[Data entries]
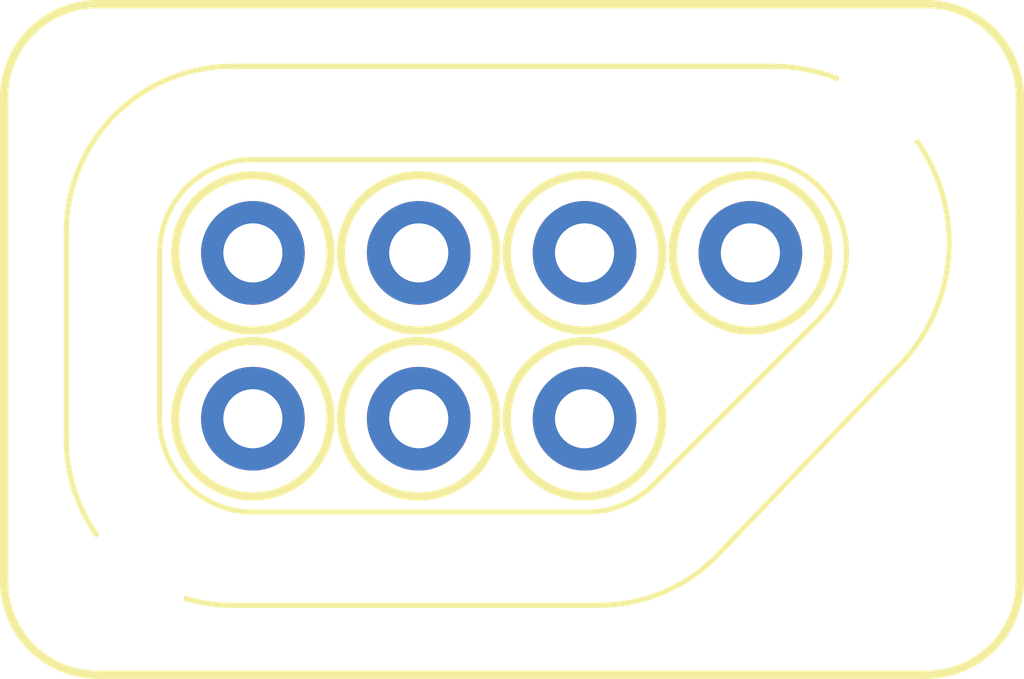
<source format=kicad_pcb>
(kicad_pcb
	(version 20240108)
	(generator "pcbnew")
	(generator_version "8.0")
	(general
		(thickness 1.6)
		(legacy_teardrops no)
	)
	(paper "A4")
	(layers
		(0 "F.Cu" signal)
		(31 "B.Cu" signal)
		(32 "B.Adhes" user "B.Adhesive")
		(33 "F.Adhes" user "F.Adhesive")
		(34 "B.Paste" user)
		(35 "F.Paste" user)
		(36 "B.SilkS" user "B.Silkscreen")
		(37 "F.SilkS" user "F.Silkscreen")
		(38 "B.Mask" user)
		(39 "F.Mask" user)
		(40 "Dwgs.User" user "User.Drawings")
		(41 "Cmts.User" user "User.Comments")
		(42 "Eco1.User" user "User.Eco1")
		(43 "Eco2.User" user "User.Eco2")
		(44 "Edge.Cuts" user)
		(45 "Margin" user)
		(46 "B.CrtYd" user "B.Courtyard")
		(47 "F.CrtYd" user "F.Courtyard")
		(48 "B.Fab" user)
		(49 "F.Fab" user)
		(50 "User.1" user)
		(51 "User.2" user)
		(52 "User.3" user)
		(53 "User.4" user)
		(54 "User.5" user)
		(55 "User.6" user)
		(56 "User.7" user)
		(57 "User.8" user)
		(58 "User.9" user)
	)
	(setup
		(pad_to_mask_clearance 0)
		(allow_soldermask_bridges_in_footprints no)
		(pcbplotparams
			(layerselection 0x00010fc_ffffffff)
			(plot_on_all_layers_selection 0x0000000_00000000)
			(disableapertmacros no)
			(usegerberextensions no)
			(usegerberattributes yes)
			(usegerberadvancedattributes yes)
			(creategerberjobfile yes)
			(dashed_line_dash_ratio 12.000000)
			(dashed_line_gap_ratio 3.000000)
			(svgprecision 4)
			(plotframeref no)
			(viasonmask no)
			(mode 1)
			(useauxorigin no)
			(hpglpennumber 1)
			(hpglpenspeed 20)
			(hpglpendiameter 15.000000)
			(pdf_front_fp_property_popups yes)
			(pdf_back_fp_property_popups yes)
			(dxfpolygonmode yes)
			(dxfimperialunits yes)
			(dxfusepcbnewfont yes)
			(psnegative no)
			(psa4output no)
			(plotreference yes)
			(plotvalue yes)
			(plotfptext yes)
			(plotinvisibletext no)
			(sketchpadsonfab no)
			(subtractmaskfromsilk no)
			(outputformat 1)
			(mirror no)
			(drillshape 1)
			(scaleselection 1)
			(outputdirectory "")
		)
	)
	(net 0 "")
	(footprint "nes_breakout:NESCONN_NO_TABS" (layer "F.Cu") (at 142.1892 104.8131))
)

</source>
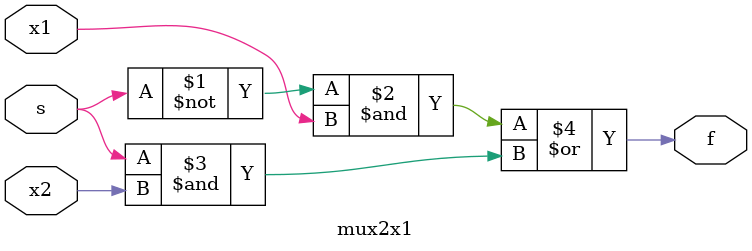
<source format=v>
module mux2x1(
    input x1,
    input x2,
    input s,
    output f
);
    assign f = ~s&x1|s&x2;
endmodule

</source>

▶ **Requirement**: Your answer must be exactly the lines from the one with "(psa4output no)" through the final line of the data, with no pictures in it.

▶ **Written reply**:
			(psa4output no)
			(plotreference yes)
			(plotvalue yes)
			(plotfptext yes)
			(plotinvisibletext no)
			(sketchpadsonfab no)
			(subtractmaskfromsilk no)
			(outputformat 1)
			(mirror no)
			(drillshape 1)
			(scaleselection 1)
			(outputdirectory "")
		)
	)
	(net 0 "")
	(footprint "nes_breakout:NESCONN_NO_TABS" (layer "F.Cu") (at 142.1892 104.8131))
)

</source>
<source format=v>
module mux2x1(
    input x1,
    input x2,
    input s,
    output f
);
    assign f = ~s&x1|s&x2;
endmodule

</source>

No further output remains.